> JOB ITEM
Return all lines of the listing below that carry the word "amazon".

> TASK INPUT
----------
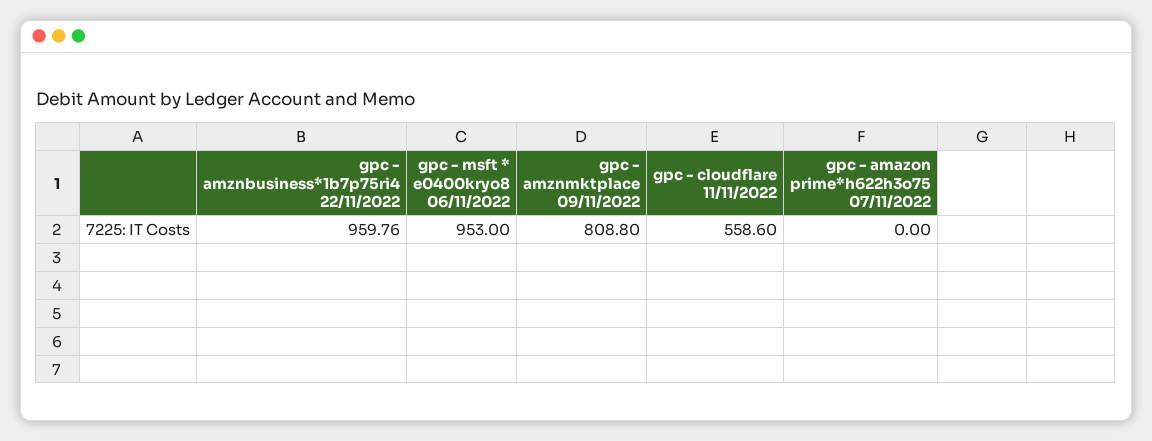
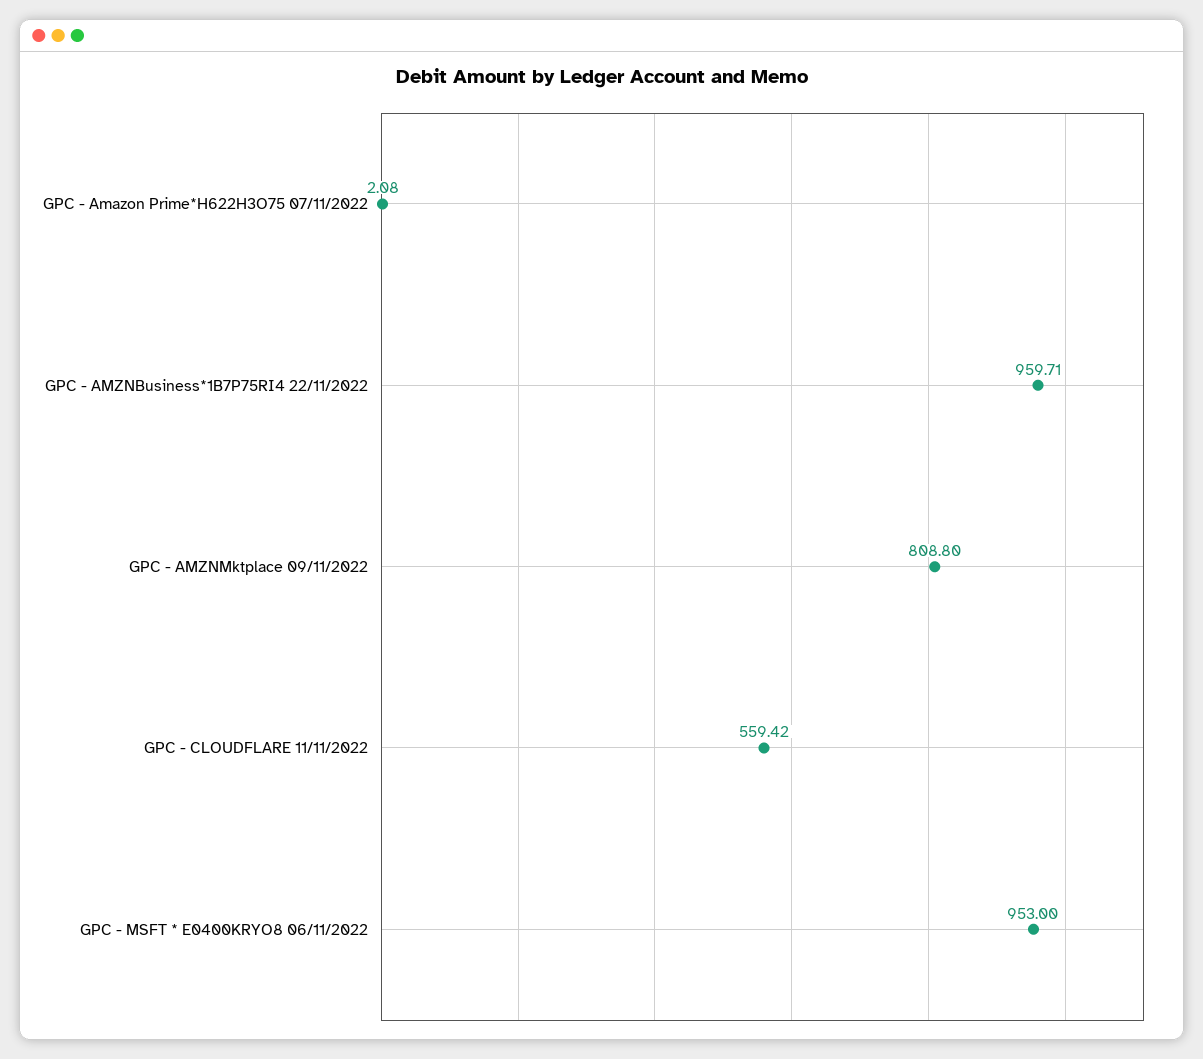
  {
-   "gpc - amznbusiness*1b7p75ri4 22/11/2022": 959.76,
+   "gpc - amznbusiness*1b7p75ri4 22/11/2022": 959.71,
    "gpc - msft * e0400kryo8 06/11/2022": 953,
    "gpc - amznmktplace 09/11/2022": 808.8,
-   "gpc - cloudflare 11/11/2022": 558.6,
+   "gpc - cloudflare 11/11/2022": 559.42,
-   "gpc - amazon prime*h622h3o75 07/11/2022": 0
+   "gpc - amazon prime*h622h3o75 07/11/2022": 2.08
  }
----------
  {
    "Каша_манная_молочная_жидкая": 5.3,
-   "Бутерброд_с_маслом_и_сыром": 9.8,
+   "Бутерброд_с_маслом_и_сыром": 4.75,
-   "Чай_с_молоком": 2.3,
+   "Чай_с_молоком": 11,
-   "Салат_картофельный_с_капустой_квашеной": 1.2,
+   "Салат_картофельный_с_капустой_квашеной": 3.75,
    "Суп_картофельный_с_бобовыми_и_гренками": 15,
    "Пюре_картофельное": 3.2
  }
----------
> ANSWER TO THE PROBLEM
-   "gpc - amazon prime*h622h3o75 07/11/2022": 0
+   "gpc - amazon prime*h622h3o75 07/11/2022": 2.08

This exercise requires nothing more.